Liver cells from Stem Cells can be infected with Malaria and used to test potential drugs

In 2008, the World Health Organization announced a global effort to eradicate malaria, which kills about 800,000 people every year. As part of that goal, scientists are trying to develop new drugs that target the malaria parasite during the stage when it infects the human liver, which is crucial because some strains of malaria can lie dormant in the liver for several years before flaring up.
A new advance by MIT engineers could aid in those efforts: The researchers have discovered a way to grow liver-like cells from induced pluripotent stem cells. These cells can be infected with several strains of the malaria parasite and respond to existing drugs the same way that mature liver cells taken from human donors do.
Such cells offer a plentiful source for testing potential malaria drugs because they can be made from skin cells. New drugs are badly needed, since some forms of the malaria parasite have become resistant to existing treatments, says Sangeeta Bhatia, the John and Dorothy Wilson Professor of Health Sciences and Technology (HST) and Electrical Engineering and Computer Science at MIT.

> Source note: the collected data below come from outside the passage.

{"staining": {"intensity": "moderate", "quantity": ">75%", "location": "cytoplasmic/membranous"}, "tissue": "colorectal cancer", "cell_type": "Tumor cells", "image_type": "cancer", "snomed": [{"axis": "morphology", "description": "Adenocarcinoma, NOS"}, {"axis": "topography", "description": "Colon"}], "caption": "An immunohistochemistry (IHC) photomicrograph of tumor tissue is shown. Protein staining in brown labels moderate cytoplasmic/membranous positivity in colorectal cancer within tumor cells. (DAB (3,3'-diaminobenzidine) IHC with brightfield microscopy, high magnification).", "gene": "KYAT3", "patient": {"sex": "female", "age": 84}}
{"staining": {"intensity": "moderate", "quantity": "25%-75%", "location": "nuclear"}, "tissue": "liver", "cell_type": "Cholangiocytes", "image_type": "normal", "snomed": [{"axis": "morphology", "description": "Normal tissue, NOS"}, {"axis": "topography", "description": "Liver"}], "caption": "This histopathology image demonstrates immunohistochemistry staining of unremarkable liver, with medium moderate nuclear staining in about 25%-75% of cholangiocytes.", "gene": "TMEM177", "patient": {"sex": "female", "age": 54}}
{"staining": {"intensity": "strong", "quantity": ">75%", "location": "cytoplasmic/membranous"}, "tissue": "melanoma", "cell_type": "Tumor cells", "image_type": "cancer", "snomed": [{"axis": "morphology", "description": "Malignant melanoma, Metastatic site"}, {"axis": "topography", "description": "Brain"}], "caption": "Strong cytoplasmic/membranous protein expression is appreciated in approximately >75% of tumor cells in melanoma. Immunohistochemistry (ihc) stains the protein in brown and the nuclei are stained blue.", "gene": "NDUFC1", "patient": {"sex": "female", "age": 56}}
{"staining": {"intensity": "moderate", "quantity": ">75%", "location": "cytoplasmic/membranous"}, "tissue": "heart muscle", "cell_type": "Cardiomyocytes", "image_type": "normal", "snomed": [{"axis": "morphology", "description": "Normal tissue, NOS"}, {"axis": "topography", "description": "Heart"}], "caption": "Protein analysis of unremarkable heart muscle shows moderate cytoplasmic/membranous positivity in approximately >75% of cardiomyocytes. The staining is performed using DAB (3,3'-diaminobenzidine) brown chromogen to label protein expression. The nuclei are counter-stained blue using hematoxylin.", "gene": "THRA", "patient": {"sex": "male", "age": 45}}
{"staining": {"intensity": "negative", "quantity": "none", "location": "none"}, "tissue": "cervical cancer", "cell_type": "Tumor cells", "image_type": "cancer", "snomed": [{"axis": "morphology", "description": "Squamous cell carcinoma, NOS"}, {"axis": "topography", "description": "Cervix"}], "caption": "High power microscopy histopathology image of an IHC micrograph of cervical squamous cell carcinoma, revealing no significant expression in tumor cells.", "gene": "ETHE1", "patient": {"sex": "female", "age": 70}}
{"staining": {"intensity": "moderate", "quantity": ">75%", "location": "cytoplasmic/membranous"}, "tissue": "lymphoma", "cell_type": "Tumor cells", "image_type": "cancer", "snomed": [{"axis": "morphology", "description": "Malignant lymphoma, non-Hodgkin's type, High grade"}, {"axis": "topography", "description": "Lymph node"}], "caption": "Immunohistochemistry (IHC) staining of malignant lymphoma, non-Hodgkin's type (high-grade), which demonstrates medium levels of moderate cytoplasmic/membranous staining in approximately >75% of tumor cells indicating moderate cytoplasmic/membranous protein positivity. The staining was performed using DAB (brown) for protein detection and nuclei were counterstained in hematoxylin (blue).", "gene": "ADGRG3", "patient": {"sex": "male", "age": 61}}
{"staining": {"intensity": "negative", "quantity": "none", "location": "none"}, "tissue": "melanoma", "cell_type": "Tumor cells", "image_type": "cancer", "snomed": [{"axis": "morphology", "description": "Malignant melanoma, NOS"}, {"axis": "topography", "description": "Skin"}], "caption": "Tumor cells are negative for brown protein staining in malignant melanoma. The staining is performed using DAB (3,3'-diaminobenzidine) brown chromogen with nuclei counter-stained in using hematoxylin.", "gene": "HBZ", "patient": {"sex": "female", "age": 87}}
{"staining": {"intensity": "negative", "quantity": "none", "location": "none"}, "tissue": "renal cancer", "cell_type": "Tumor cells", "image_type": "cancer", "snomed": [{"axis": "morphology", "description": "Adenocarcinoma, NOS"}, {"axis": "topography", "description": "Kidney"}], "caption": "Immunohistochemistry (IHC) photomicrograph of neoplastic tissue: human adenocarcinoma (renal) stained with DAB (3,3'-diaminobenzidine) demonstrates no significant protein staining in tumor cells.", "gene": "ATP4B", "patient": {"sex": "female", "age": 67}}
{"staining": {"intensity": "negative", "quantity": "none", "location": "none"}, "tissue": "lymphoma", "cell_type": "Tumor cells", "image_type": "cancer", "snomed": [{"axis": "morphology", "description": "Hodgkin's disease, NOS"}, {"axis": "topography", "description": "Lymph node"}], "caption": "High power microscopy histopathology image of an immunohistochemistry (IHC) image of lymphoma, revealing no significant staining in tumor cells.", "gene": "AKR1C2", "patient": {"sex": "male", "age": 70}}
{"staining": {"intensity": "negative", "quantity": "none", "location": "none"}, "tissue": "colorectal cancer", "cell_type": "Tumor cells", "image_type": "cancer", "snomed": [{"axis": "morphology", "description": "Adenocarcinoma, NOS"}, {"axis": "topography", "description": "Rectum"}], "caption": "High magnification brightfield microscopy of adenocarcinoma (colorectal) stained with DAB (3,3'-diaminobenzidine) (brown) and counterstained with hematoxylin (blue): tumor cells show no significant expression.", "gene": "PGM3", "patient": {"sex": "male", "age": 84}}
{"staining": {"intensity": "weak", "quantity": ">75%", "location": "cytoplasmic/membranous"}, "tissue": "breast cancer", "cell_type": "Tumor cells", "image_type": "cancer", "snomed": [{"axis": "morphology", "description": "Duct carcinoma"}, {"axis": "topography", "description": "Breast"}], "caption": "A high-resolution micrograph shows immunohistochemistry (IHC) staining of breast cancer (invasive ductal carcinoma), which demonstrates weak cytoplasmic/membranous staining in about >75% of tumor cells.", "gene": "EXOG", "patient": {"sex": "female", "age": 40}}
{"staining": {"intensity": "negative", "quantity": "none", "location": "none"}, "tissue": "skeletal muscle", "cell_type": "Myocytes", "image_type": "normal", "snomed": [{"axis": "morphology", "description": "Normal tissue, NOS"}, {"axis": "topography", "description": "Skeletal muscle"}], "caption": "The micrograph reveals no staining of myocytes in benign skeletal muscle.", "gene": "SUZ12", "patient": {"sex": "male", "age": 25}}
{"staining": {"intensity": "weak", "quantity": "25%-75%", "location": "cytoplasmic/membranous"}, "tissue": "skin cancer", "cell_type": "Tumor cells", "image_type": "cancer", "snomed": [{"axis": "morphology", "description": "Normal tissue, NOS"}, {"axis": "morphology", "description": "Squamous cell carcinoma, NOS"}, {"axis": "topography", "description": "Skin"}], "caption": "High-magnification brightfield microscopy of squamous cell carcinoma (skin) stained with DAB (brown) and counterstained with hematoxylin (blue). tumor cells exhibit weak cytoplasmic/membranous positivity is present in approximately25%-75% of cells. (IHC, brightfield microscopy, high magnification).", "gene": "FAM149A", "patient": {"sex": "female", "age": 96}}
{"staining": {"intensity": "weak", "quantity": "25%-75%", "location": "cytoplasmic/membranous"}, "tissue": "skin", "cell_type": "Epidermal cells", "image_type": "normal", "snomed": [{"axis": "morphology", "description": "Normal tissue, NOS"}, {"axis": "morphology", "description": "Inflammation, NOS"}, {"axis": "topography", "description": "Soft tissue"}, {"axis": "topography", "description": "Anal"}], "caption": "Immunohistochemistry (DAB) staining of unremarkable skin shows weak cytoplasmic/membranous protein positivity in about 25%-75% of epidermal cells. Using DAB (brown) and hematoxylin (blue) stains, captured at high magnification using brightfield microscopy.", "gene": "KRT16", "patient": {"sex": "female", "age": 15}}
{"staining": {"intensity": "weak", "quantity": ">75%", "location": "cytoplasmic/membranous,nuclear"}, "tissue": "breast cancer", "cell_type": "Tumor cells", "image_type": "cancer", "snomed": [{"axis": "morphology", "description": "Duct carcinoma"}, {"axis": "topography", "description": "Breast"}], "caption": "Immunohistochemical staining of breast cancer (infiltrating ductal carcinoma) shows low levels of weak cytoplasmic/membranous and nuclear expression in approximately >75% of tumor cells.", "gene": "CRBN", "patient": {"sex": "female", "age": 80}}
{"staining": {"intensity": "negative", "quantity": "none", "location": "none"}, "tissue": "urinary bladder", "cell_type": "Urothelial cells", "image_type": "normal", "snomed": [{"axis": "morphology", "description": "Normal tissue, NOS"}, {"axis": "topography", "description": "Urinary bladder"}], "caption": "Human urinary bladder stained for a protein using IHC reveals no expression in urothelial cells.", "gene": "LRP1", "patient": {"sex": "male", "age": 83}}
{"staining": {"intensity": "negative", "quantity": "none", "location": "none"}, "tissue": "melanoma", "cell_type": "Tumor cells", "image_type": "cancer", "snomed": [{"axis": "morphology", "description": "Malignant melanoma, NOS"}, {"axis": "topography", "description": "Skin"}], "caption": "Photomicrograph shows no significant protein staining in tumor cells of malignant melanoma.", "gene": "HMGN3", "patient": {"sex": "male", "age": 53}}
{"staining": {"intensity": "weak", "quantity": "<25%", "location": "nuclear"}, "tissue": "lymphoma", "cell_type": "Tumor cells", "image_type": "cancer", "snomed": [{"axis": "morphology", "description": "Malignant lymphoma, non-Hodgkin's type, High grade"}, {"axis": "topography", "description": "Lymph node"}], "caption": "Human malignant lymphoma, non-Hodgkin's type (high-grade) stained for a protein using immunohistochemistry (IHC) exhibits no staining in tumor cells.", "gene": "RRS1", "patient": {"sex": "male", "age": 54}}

“Drug resistance is emerging that we are continually chasing. The thinking behind the call to eradication is that we can’t be chasing resistance and distributing bed nets to protect from mosquitoes forever. Ideally, we would rid ourselves of the pathogen entirely,” says Bhatia, who is also a member of MIT’s Koch Institute for Integrative Cancer Research and Institute for Medical Engineering and Science (IMES).
Until now, malaria researchers have not had many reliable ways to test new drugs in liver tissue. “What’s historically been done is people have tried to make do with the systems that were available,” Bhatia says. Those systems include testing drugs in cancerous liver cells or in mice infected with a rodent-specific version of the malaria parasite. However, cancerous cells divide much more frequently than normal adult liver cells, and are missing some of the genes required for drug metabolism. The mouse model is not ideal because the rodent version of malaria is different from the human one, so drugs that are successful in mice don’t always work in humans.
“This study is a major breakthrough,” says Dyann Wirth, chair of the Department of Immunology and Infectious Diseases at the Harvard School of Public Health, who was not part of the research team. “This technique may prove not only a useful tool for finding drugs that will target the liver stage of the parasite, but it could also contribute to our fundamental understanding of the parasite.”